BEGIN Entries supplied
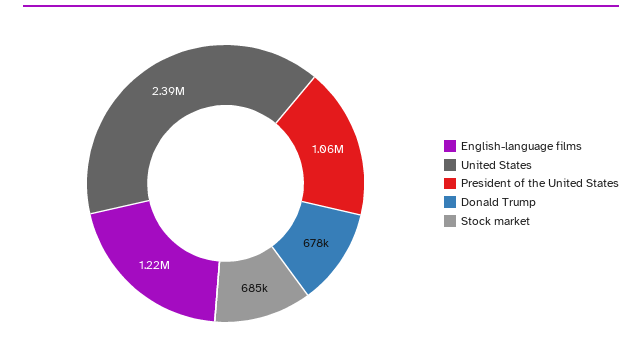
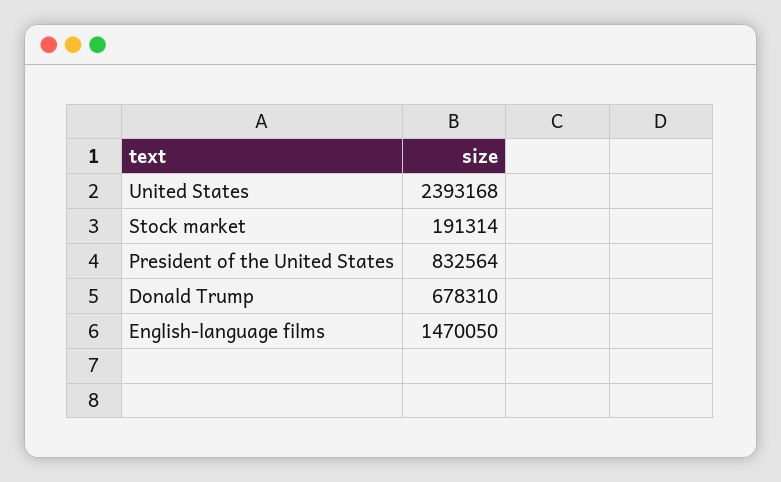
English-language films: 1220000 -> 1470050
President of the United States: 1060000 -> 832564
Stock market: 685000 -> 191314

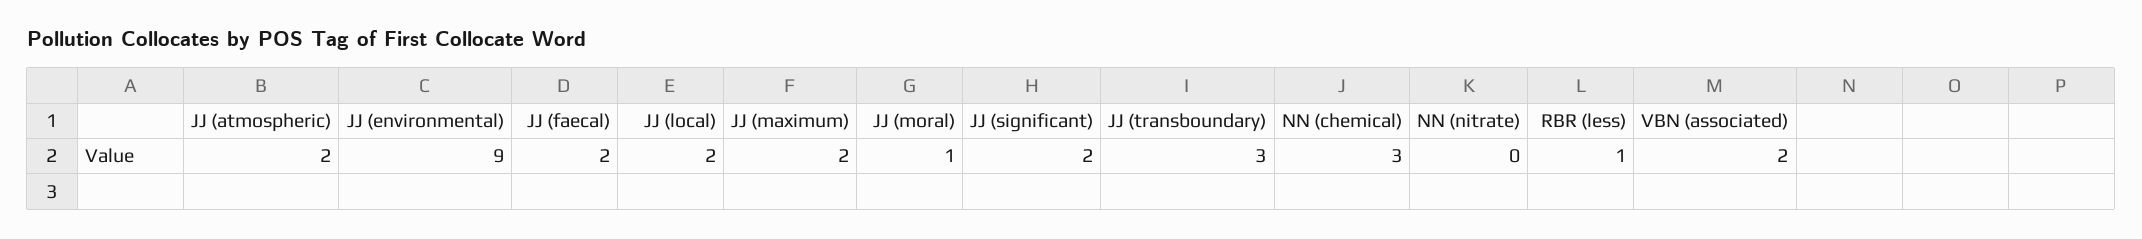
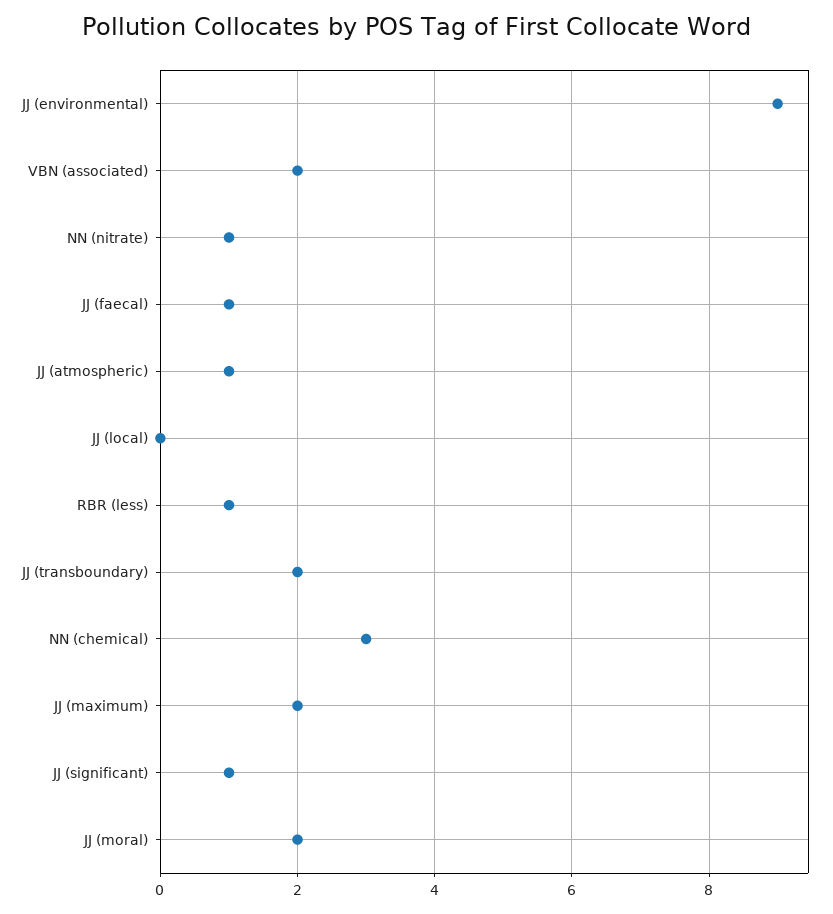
JJ (atmospheric): 2 -> 1
JJ (faecal): 2 -> 1
JJ (local): 2 -> 0
JJ (moral): 1 -> 2
JJ (significant): 2 -> 1
JJ (transboundary): 3 -> 2
NN (nitrate): 0 -> 1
END Entries supplied
Goal of the exercise: Your reply must reproduce all of the entries exactly and contain no pictures.

Solution to this problem:
English-language films: 1220000 -> 1470050
President of the United States: 1060000 -> 832564
Stock market: 685000 -> 191314

JJ (atmospheric): 2 -> 1
JJ (faecal): 2 -> 1
JJ (local): 2 -> 0
JJ (moral): 1 -> 2
JJ (significant): 2 -> 1
JJ (transboundary): 3 -> 2
NN (nitrate): 0 -> 1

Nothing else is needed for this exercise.